▸ **WHAT THE EXERCISE ASKS**
According to the Data Analysis Toolpak notes below, where are the defaults for optional parameters shown?

▸ **EXTRACT PROVIDED**

******

Formula/action: Reopen the function in the taskpane, check required parameters, inspect option names, and verify each range shape.
Use when: A model, test, or distribution wrapper expects a specific table layout, enum value, or non-empty numeric range.
| Symptom | Likely cause | Formula or action | Output |
|---|---|---|---|
Error: ... | Invalid option text such as a misspelled method value | Choose the value from the taskpane dropdown or type the documented option exactly | Function recalculates |
#VALUE! | Input range is empty, ragged, or has unexpected text | Confirm ranges are rectangular and numeric where required | Valid range passed to Python |
| Model returns an error string | Response and predictor ranges have different row counts | Align y, x, and group ranges before rerunning | Model summary output |
| Result changes too slowly | Large model or first Python runtime load | Insert static result after checking the output | Stable worksheet value |
Input And Output Notes
- Numeric parameters use workbook numbers. Units are not converted automatically.
- Range parameters with type
list[list]should be rectangular Excel ranges. A single row or single column is still passed as a two-dimensional list. - Optional parameters are shown in square brackets in signatures. Defaults are shown in the Function Reference table and in the taskpane metadata.
- Boolean parameters accept Excel TRUE/FALSE values or taskpane controls where available.
- For option parameters, choose the value from the taskpane dropdown or type the documented option text exactly as shown.
- Functions built on SciPy, statsmodels, Pingouin, scikit-learn, lifelines, or related Python packages inherit the assumptions and limitations of those libraries.
- Functions execute through the local Pyodide runtime unless inserted through Excel's native
=PY(...)path.
FAQ
Does Data Analysis Toolpak send workbook data to Boardflare?
No. Data Analysis Toolpak calculations run inside Excel using a local Python/Pyodide runtime, and supported calculations can also be inserted as native Excel =PY(...) formulas. Review your organization's Microsoft 365 Python in Excel policy before using the native =PY(...) path.

******

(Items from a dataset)
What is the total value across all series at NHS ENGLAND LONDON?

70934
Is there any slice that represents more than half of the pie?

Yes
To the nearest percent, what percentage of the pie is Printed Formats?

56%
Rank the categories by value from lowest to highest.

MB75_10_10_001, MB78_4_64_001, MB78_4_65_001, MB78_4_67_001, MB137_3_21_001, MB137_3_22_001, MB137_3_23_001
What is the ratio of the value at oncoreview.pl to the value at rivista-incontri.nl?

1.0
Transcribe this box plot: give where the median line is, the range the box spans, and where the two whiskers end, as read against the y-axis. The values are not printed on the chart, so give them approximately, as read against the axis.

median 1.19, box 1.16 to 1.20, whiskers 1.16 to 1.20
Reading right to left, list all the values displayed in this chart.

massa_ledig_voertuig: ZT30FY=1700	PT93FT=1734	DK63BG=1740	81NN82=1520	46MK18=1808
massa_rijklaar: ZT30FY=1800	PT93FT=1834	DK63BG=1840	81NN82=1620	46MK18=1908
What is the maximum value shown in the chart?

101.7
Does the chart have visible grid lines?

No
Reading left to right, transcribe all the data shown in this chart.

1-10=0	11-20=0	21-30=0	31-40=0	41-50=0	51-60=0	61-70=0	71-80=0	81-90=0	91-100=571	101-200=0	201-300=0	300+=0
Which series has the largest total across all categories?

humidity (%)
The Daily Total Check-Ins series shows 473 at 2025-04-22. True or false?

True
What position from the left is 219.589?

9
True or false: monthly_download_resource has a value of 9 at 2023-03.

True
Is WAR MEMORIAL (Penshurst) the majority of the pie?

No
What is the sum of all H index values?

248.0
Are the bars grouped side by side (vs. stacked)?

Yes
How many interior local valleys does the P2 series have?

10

******

▸ **WRITTEN RESPONSE**
In the Function Reference table and in the taskpane metadata.